Off to fish now for walleye and pike. Fish should fear me!Sent on the TELUS Mobility network with BlackBerry

Thursday
Jun102010

Emma Lake Saskatchewan

 

My dad, brother Arol and I are all at my brother David’s house at Emma Lake Saskatchewan. A good day. We had big plans to go fishing today, but instead ended up looking at eskers, drumlins, kettle lakes and moraine in the Narrow Hills. Jade Lake was especially interesting.

David is the biologist in the family but we all have an interest in plants, animals and, apparently, geology. Dad at 81 was identifying alder, bear berries, high bush cranberries, lily of the valley, wild raspberries, willow, chokecherry. Arol and David knew them all too. I was humiliated by my relative ignorance. I knew maybe half as many as they did.

The discussion carried back to the house where we debated Balm of Gilead, which is derived from Balsam Poplar and Balsam Fir, among others. We discussed the new Quebecor Media idea for a new TV news network in Canada. The support in our focus group was overwhelming.

Here’s to competition amongst media outlets and let the people decide.

A lot of laughs today and some great discussion.

Monday
May312010

A Walk In the Burbs

A wonderful walk through my tiny principality in north west Calgary this evening. It’s my sense that spring has come quite late to Calgary this year. It must be at least two weeks behind. Only now are we seeing plum, cherry and apple blossoms, a full month after I saw them in Toronto. That said they are lovely and I’m happy to see trees blossom twice this spring.

I came across two jackrabbits, which seem to live in large numbers in the north west. If you’re from parts east you might not appreciate that these are significantly larger critters than a typical bush rabbit. Typically they live on the prairies but life in the suburbs seems to agree with them. They’re fast enough that they would escape any neighborhood dogs.

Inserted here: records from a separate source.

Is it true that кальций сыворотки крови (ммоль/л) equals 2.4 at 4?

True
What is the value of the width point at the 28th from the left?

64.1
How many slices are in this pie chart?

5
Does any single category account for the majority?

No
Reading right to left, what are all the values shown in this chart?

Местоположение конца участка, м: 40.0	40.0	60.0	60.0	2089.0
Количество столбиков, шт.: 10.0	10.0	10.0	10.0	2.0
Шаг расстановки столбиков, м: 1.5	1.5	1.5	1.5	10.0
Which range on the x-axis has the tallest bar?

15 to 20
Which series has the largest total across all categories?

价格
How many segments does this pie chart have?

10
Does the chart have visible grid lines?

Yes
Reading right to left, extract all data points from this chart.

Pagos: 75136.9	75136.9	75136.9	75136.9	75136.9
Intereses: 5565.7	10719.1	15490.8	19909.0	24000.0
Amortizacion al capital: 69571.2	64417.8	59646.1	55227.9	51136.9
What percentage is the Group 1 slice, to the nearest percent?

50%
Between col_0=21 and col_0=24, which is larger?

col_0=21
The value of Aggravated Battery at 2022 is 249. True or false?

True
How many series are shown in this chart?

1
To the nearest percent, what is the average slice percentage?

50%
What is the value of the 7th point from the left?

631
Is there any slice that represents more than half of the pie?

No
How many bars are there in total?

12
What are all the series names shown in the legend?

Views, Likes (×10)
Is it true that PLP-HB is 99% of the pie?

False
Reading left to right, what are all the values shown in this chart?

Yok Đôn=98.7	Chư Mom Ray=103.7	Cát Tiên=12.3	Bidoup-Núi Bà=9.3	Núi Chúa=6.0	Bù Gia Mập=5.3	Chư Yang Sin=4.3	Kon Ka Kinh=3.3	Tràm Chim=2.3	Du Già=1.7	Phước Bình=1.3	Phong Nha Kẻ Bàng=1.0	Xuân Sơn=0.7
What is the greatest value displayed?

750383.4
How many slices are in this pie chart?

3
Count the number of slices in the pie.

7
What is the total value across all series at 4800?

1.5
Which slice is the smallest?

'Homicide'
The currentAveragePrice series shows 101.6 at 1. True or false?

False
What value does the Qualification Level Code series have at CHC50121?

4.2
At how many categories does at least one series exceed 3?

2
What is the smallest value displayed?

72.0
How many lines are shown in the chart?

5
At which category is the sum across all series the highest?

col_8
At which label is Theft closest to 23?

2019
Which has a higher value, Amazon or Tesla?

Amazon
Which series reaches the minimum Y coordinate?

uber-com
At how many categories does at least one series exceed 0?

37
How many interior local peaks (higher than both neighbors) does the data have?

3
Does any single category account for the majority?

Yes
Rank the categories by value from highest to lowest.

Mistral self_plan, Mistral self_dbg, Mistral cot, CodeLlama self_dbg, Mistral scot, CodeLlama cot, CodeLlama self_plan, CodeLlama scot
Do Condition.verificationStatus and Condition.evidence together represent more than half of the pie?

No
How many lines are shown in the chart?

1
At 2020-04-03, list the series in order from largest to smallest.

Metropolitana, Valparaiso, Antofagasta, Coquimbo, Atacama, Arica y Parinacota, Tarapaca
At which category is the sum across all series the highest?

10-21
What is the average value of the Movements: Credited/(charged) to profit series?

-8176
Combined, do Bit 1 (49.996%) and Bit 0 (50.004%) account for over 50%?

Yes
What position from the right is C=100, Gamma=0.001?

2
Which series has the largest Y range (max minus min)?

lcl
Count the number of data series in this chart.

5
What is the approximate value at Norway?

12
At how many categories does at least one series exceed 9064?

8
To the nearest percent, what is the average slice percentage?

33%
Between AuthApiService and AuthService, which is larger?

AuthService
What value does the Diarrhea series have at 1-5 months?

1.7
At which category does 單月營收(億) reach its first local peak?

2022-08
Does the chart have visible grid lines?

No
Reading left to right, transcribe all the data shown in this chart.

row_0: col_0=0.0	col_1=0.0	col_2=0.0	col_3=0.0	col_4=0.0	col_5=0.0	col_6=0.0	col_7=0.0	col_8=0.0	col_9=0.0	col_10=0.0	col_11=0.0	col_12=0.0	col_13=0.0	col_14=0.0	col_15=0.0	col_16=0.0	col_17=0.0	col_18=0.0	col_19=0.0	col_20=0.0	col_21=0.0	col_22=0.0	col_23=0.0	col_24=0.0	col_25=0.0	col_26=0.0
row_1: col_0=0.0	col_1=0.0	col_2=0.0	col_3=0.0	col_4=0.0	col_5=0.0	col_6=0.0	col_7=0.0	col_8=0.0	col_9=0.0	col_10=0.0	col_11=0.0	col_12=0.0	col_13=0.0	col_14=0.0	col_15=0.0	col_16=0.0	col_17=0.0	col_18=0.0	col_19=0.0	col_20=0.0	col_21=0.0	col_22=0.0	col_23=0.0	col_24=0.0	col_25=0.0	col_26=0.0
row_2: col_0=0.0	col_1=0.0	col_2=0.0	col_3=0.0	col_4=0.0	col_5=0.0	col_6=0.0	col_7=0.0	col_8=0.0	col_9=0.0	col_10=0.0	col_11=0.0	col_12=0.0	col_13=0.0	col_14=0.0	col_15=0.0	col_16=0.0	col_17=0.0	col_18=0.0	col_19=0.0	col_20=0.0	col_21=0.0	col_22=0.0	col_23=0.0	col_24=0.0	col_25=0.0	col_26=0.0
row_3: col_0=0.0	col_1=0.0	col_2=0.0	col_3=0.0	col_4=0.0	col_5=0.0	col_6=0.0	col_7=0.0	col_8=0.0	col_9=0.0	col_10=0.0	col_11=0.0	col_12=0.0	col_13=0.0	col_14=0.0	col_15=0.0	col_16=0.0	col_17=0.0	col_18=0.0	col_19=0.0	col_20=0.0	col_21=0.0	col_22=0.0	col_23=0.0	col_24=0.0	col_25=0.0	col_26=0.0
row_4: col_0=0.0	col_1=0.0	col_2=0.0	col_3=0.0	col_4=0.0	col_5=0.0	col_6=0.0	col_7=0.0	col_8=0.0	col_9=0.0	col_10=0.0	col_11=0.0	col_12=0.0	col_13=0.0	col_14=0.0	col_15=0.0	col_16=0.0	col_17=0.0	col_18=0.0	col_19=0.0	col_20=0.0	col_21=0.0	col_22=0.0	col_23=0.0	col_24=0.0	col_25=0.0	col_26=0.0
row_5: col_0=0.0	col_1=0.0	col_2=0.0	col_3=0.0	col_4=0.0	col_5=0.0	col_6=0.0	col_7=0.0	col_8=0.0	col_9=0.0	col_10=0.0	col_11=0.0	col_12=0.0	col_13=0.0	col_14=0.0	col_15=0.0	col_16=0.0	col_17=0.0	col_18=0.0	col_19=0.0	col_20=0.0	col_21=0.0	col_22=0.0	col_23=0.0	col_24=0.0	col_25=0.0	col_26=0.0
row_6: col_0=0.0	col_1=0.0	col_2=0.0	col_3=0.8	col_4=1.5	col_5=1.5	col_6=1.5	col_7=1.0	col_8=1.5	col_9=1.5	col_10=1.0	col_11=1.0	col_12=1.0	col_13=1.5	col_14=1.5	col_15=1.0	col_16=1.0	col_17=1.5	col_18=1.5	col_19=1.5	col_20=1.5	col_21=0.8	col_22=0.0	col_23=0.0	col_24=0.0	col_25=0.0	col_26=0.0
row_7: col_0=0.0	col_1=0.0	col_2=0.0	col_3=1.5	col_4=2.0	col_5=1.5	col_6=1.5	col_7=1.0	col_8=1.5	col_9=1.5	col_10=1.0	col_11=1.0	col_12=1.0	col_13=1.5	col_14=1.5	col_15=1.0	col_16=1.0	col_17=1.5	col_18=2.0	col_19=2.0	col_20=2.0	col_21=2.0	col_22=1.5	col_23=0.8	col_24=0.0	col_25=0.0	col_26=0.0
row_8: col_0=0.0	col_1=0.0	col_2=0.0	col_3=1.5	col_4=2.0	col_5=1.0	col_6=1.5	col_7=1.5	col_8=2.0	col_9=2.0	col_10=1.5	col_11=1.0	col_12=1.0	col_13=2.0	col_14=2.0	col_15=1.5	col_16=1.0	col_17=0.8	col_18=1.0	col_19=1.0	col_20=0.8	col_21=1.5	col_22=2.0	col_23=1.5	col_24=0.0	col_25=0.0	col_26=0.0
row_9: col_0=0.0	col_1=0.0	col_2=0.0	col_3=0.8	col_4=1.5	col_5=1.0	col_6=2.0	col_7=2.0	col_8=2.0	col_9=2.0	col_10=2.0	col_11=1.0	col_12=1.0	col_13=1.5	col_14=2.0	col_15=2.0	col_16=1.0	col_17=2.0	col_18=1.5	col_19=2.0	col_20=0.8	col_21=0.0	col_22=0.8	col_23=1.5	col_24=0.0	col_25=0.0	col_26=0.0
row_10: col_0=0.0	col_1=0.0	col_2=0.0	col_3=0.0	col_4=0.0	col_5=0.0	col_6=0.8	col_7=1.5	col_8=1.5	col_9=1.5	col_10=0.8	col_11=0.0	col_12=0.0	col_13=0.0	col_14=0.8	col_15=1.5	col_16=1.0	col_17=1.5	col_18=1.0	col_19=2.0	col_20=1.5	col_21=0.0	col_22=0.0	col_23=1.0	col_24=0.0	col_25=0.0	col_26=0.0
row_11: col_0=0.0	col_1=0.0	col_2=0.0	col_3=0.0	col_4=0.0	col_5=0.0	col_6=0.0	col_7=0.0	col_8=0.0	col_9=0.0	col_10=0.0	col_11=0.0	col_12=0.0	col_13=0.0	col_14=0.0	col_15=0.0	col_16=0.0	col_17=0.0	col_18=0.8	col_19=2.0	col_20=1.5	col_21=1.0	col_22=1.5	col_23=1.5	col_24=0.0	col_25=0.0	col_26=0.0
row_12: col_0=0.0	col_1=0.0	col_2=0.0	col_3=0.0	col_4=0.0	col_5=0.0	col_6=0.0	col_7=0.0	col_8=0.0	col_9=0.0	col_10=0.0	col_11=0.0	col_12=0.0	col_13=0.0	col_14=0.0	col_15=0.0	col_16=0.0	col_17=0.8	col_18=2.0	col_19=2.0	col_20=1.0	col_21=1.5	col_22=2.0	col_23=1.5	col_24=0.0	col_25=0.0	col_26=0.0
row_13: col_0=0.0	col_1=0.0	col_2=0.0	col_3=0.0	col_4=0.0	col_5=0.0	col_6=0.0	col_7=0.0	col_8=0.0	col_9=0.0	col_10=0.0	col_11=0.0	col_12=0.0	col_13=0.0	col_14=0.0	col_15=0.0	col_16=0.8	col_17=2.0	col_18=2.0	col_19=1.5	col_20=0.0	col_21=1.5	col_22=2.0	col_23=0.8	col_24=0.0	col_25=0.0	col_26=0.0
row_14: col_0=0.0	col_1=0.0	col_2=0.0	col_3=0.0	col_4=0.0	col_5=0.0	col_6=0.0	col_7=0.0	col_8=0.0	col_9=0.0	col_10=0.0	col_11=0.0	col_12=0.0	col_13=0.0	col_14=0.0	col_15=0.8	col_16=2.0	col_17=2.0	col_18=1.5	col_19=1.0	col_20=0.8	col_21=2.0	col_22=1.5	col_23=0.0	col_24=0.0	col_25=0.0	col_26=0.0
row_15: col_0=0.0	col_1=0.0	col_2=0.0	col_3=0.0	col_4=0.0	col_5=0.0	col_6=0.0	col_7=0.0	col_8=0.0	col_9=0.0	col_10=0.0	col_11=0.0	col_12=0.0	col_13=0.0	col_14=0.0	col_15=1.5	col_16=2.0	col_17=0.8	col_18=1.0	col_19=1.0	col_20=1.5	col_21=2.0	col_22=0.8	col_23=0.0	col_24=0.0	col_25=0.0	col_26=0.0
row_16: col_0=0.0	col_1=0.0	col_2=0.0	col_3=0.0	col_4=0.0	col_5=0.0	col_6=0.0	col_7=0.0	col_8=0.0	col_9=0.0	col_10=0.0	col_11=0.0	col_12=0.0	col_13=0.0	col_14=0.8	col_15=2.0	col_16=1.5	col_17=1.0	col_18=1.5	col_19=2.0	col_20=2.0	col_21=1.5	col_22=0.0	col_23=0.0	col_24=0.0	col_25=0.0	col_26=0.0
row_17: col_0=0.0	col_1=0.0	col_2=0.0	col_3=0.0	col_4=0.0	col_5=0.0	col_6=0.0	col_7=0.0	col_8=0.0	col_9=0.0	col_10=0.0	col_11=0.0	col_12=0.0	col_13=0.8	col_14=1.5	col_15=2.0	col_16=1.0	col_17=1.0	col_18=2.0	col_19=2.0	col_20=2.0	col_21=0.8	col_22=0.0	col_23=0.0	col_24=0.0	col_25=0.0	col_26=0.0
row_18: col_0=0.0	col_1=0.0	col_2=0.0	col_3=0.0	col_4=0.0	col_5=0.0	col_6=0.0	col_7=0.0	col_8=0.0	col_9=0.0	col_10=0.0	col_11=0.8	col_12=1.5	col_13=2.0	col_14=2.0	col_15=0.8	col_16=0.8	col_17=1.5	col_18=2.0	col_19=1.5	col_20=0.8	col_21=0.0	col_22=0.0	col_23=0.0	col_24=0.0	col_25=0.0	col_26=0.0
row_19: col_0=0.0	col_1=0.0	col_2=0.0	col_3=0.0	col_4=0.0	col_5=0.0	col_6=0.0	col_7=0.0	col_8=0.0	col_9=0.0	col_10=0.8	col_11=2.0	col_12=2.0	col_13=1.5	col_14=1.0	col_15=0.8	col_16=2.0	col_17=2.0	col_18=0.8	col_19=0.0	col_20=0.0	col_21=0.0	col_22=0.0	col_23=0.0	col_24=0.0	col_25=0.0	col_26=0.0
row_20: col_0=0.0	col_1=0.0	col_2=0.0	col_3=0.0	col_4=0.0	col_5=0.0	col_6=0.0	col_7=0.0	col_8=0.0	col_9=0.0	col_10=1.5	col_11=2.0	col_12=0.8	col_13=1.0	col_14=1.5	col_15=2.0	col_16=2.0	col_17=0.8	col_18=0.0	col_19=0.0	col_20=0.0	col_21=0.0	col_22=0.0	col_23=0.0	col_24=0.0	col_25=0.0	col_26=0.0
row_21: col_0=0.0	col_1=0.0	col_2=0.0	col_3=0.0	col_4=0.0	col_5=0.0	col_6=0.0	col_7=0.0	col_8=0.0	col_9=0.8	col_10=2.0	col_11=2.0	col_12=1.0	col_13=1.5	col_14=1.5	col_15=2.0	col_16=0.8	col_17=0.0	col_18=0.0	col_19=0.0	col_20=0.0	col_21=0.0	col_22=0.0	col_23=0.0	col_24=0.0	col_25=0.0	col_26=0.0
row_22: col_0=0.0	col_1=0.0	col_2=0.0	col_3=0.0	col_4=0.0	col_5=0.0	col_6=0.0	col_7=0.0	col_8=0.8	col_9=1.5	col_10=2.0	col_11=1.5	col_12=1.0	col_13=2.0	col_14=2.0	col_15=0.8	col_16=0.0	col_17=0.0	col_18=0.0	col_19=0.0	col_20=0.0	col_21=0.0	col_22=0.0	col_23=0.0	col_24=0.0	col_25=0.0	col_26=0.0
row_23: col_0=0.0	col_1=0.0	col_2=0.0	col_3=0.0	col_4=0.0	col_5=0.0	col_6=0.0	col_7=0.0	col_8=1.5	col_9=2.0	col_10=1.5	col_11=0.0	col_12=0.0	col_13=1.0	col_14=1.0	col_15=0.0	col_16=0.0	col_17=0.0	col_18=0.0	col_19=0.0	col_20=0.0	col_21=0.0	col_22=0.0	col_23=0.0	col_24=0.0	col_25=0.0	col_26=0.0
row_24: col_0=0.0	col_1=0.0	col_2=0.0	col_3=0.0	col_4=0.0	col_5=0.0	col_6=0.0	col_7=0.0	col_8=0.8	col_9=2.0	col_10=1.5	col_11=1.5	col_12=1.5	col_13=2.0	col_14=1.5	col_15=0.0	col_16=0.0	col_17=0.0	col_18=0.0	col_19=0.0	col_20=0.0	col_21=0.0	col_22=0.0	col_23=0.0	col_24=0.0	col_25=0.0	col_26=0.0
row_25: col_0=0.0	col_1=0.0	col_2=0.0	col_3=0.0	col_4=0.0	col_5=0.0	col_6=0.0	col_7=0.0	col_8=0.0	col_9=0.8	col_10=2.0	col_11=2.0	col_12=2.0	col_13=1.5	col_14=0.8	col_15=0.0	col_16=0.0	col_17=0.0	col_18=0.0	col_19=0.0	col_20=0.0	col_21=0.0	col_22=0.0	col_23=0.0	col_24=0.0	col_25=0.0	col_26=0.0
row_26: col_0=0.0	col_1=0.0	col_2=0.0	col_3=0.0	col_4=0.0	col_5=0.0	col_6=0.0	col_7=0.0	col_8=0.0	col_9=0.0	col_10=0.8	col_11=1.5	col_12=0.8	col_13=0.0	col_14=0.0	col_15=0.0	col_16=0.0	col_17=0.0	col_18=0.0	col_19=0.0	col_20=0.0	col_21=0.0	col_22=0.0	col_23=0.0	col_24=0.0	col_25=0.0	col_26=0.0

I have been wearing a pedometer now for a couple of weeks, which I warn you can become a kind of religion. The goal is 10,000 steps a day. Today I hit 12,221, but how did this get to be about me?

Saturday
May292010

Snow

4:38 a.m. I bound from my bed to confront the day. The first faint rays of light find their way over the great ridge to the north and reveal snow on my deck. For reasons that I can’t explain this makes me feel proud. I briefly consider cooling my intermittently but chronically hot feet in the snow (a weird family trait), but opt to make coffee instead and read.

I am reading and admiring G.K. Chesterton’s A Short History of England.I commend it to you gentle reader for it’s surprising insights and elegant and mirthful prose, a Chesterton trademark. It is short because it assumes that the reader has an easy familiarity with all of the most important events in the long and event filled history of England. In my case this is a stretch, but stretching is good for us and I am having great fun reading my favourite writer.

I have plans to traverse Bowmont Park this morning as I expect it will be especially pretty today in the snow; green on a white background and adorned by red dogwood and yellow buffalo bean. The snow still falls here, even as the sun strengthens, in these high heights 3300 feet above sea level in the foothills of the Rocky Mountains.